Pero eso no era cierto. El miedo no era compañero afable de John. Él podía llegar a sentirse tan solo tantos días al año...
Cruzó las piernas sobre la cama y se sentó sobre ellas, buscando una forma eficaz para llegar hasta el chico misterioso. Ya no le llamaría más raro, nunca más.
...
John despertó con un libro pegado a la cara. Matemáticas, concretamente. Se había pasado la noche haciendo derivadas y ecuaciones de segundo grado que, con una probabilidad de tres de cada cinco, estarían equivocadas. Pero estaban hechas y eso era lo importante.
La cama estaba hecha también, así que supuso que su madre, pues su padre y su hermana no entraban nunca en su habitación, había optado por dejarle dormir en el escritorio. Y ahora le dolía el trasero de toda la noche en la silla, aunque recordar que el portátil estaba apagado le alivió bastante. ¿Qué clase de insensato no tiene contraseña?

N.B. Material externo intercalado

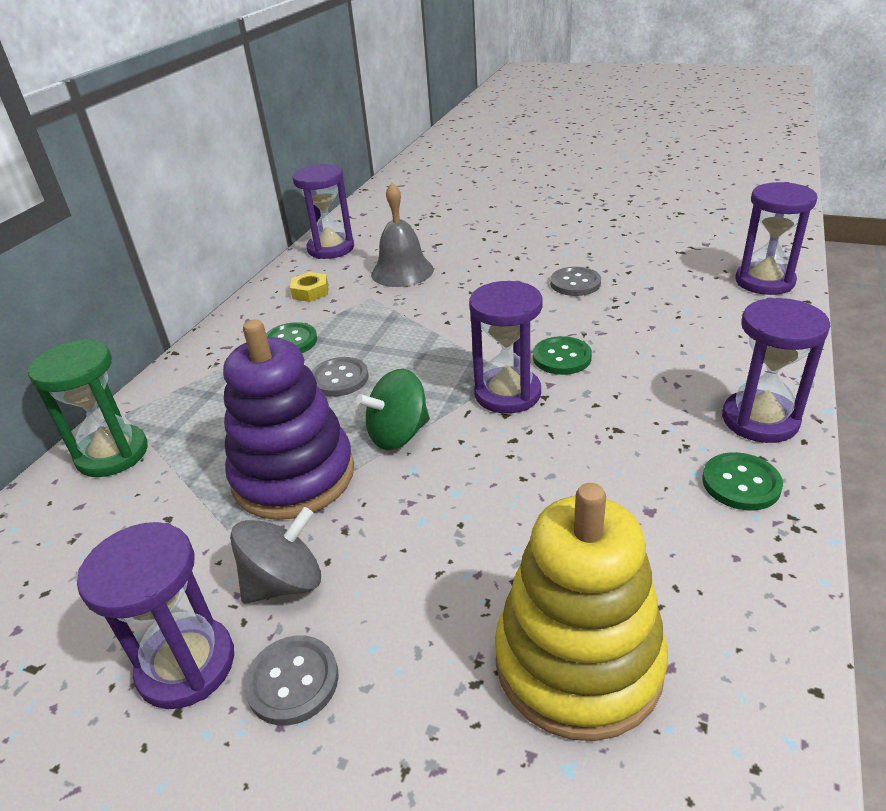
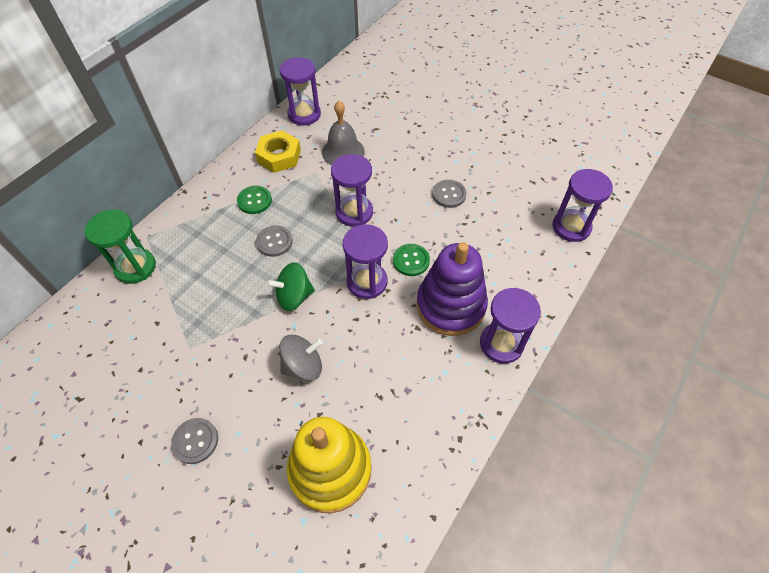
camera: 10 degrees right, 20 degrees up
purple hourglass [77,522,234,709] -> purple hourglass moved to [331,154,373,227]
purple stacking toy [223,319,354,520] -> purple stacking toy moved to [416,242,488,336]
grey spinning top [230,507,321,604] -> grey spinning top moved to [279,335,323,381]
yellow nut [290,272,328,302] -> yellow nut [255,131,301,173], size x1.68
green button [702,452,783,510] -> none

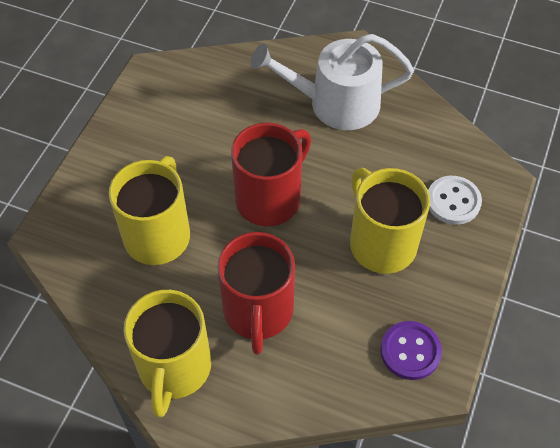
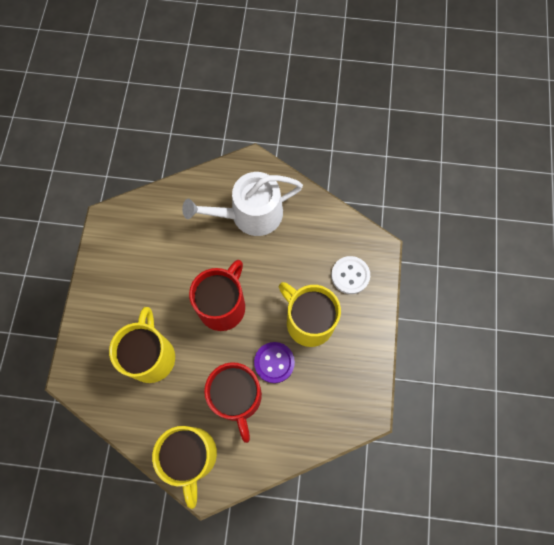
camera: 15 degrees left, 15 degrees up
purple button [380,321,442,380] -> purple button moved to [254,342,295,383]

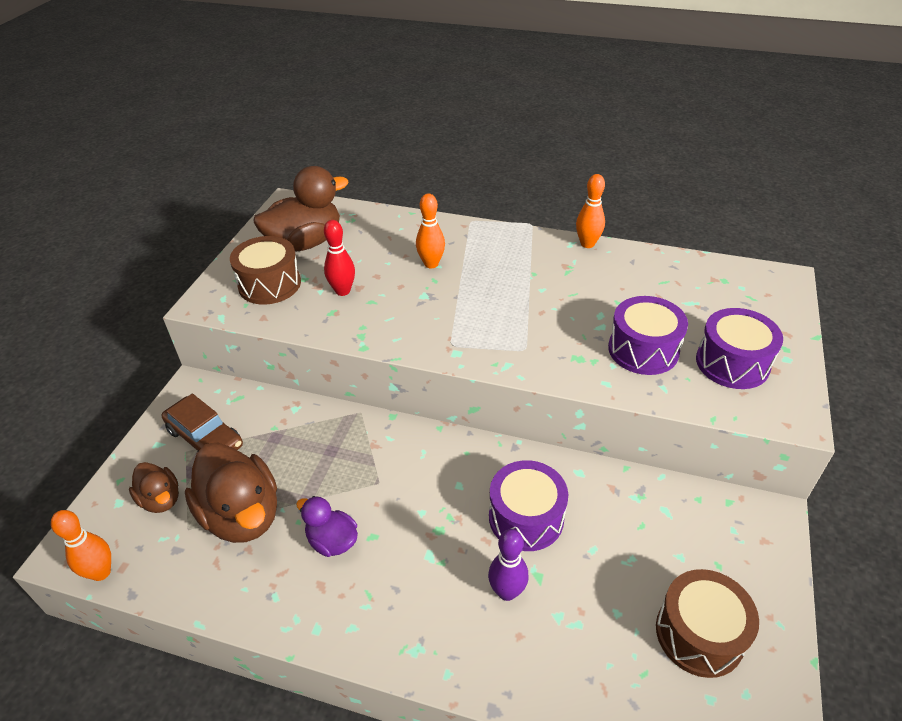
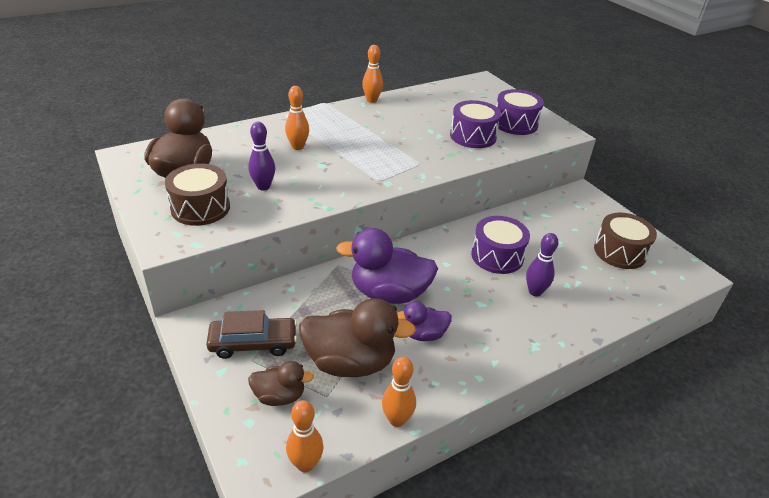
camera: 50 degrees left, 5 degrees down
red bowling pin [324,220,355,296] -> purple bowling pin [248,122,275,190]
none -> purple duck [336,228,438,304]
none -> orange bowling pin [382,357,416,427]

Tomó unos vaqueros y una camiseta del armario y se metió en la ducha, tardando menos de cinco minutos y poniéndose las zapatillas sin calcetines cuando escuchó que la radio del baño dio la hora. Llegaría tarde, otra vez.
Se cargó la mochila a la espalda y cogió el móvil para jugar un rato de camino al metro, cuando un mensaje llegó.
BOBO, hoy es festivo —Número desconocido.
John lo leyó mientras su mano, automatizada, abría la puerta de la calle.
—¿Damos una vuelta? —le preguntó Sherlock al otro lado como si no hubiese pasado nada, sin mochila a cuestas.
—Me podías haber avisado antes de vestirme.
—¿No quieres saber dónde he conseguido tu número?
—Prefiero que me invites a un té —dijo John soltando la mochila en el suelo, cogiendo las llaves y tirando de la puerta.
—Tengo pensada otra cosa —sonrió el moreno. —¿Te apuntas?
—¿Empieza por "s"?
—Tiene muchos nombres. Incluso hay quien lo llama estudiar.
—Primero el té y luego ya veremos —contestó John intentando ponerse serio. Sherlock comenzó a reír con descaro. —No habrá té, ¿verdad? —dudó al preguntar el rubio.
—No —espetó el moreno. Y le tomó de la mano.
Té, precisamente, no iba a haber. John, no protestó.
o.o.o
¡Feliz cumpleaños, Momo!
¡Espero que te haya gustado! :D
Y también a los demás, mis queridos lectores.